Psychologist, logician, and mathematician Christine Ladd-Franklin was born to parents Eliphalet and Augusta (Niles) Ladd in Windsor, Connecticut on December 1, 1847. Eliphalet Ladd, a Windsor merchant, was the nephew of William Ladd, the founder of the American Peace Society, while Augusta Niles Ladd was the niece of John Milton Niles, founder of the Hartford Times and Postmaster-General under President Van Buren.
Traveling between Windsor, New York City, and Portsmouth, New Hampshire, Ladd-Franklin attended Elm Grove School in Poquonock before graduating as valedictorian of her Wesleyan Academy class in Wilbraham, Massachusetts. While completing her undergraduate degree at Vassar College, from which she graduated in 1869, Ladd-Franklin studied under the well-known astronomer Maria Mitchell. Seeking to pursue an advanced degree, she applied to the newly formed Johns Hopkins University in 1878, despite the fact that the university barred women from admission. Although her passion was physics, the exclusion of women from research laboratories led to her pursuit of mathematics. As a result of the urging of the English mathematician James Joseph Sylvester, who recognized her publications from the English journal the Educational Times, Ladd-Franklin was admitted with a three year fellowship. Her graduate years continued her study of mathematics with the addition of the study of logic, psychology, and the theory of color vision. Although completing her PhD in 1882, Ladd-Franklin did not receive public acknowledgement of her degree until 1926, four years before her death.

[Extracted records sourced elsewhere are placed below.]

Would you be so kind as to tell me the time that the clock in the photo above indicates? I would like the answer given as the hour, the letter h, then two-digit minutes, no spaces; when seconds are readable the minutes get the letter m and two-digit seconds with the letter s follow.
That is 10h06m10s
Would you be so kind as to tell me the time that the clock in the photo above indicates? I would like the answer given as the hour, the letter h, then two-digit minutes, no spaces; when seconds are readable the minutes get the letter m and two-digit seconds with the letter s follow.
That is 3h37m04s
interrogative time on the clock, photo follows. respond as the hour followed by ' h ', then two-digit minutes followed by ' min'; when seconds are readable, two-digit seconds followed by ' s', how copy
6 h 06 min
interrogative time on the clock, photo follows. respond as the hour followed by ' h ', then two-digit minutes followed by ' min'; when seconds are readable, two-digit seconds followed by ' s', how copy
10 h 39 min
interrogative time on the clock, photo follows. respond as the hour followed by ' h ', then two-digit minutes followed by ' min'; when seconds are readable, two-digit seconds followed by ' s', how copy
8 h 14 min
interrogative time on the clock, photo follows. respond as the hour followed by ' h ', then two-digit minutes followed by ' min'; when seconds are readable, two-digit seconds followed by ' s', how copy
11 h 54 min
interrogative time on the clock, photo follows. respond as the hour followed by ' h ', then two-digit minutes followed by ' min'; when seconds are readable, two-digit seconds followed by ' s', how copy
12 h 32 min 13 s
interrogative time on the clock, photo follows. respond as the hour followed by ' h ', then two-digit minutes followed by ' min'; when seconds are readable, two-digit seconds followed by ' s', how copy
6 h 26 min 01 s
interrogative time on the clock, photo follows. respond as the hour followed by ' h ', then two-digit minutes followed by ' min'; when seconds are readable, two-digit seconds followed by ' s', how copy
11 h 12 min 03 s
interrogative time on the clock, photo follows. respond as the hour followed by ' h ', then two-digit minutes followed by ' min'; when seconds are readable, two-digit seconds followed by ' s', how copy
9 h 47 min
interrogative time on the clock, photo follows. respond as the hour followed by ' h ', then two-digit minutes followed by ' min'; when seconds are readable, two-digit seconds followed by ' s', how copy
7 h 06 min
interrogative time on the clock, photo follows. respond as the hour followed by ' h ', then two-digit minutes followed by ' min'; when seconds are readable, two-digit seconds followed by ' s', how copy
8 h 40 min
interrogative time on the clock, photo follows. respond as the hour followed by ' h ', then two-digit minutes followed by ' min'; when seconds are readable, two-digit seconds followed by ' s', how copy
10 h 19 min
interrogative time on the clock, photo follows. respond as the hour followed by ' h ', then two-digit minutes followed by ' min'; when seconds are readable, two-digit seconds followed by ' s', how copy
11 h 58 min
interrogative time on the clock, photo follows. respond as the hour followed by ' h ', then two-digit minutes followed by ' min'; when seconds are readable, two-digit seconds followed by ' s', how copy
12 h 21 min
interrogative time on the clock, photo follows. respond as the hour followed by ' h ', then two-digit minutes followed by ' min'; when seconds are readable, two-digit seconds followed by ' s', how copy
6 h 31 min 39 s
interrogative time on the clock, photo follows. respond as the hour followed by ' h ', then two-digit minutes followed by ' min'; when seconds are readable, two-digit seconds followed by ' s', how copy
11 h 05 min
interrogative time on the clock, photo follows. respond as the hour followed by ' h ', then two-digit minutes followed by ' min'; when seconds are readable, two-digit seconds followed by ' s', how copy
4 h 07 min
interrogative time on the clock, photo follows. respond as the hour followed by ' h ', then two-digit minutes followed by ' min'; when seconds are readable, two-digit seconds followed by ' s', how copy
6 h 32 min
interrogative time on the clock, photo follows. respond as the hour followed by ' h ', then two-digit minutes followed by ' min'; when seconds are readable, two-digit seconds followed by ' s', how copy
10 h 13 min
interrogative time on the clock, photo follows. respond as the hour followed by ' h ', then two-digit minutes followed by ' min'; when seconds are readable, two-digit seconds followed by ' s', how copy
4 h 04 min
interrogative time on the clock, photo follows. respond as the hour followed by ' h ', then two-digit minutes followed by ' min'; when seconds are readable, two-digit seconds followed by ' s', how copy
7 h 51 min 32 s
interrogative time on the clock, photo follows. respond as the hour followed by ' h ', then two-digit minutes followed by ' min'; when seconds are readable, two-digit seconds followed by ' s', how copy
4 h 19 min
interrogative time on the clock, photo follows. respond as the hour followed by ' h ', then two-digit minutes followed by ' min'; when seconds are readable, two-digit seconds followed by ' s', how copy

After completing her studies at Johns Hopkins University, Ladd-Franklin married fellow mathematician Fabian Franklin, a professor at the university. As a married woman, she was barred from official faculty appointments, but nonetheless lectured and taught at both Johns Hopkins and Columbia University throughout her career. Her dissertation work established Ladd-Franklin as a pioneer in the study of symbolic logic. In the 1890s, she traveled to Germany to study under G. E. Muller and Hermann von Helmholtz, leading to the development of her own theory of color vision. In 1893, Ladd-Franklin was one of the first two women to be elected to the American Psychological Association, and in 1909 established an endowed fellowship for female professors. Her only child, Margaret Ladd-Franklin, went on to publish a book on the history of women’s suffrage.
Christine Ladd-Franklin died of pneumonia at the age of 92 in New York on March 5, 1930.
Scope and Contents
This collection includes primary materials by and about Christine Ladd-Franklin. Items include personal notes, poetry, and newspaper clippings collected by Franklin and correspondence, the bulk of which is addressed to Franklin. Series are organized chronologically.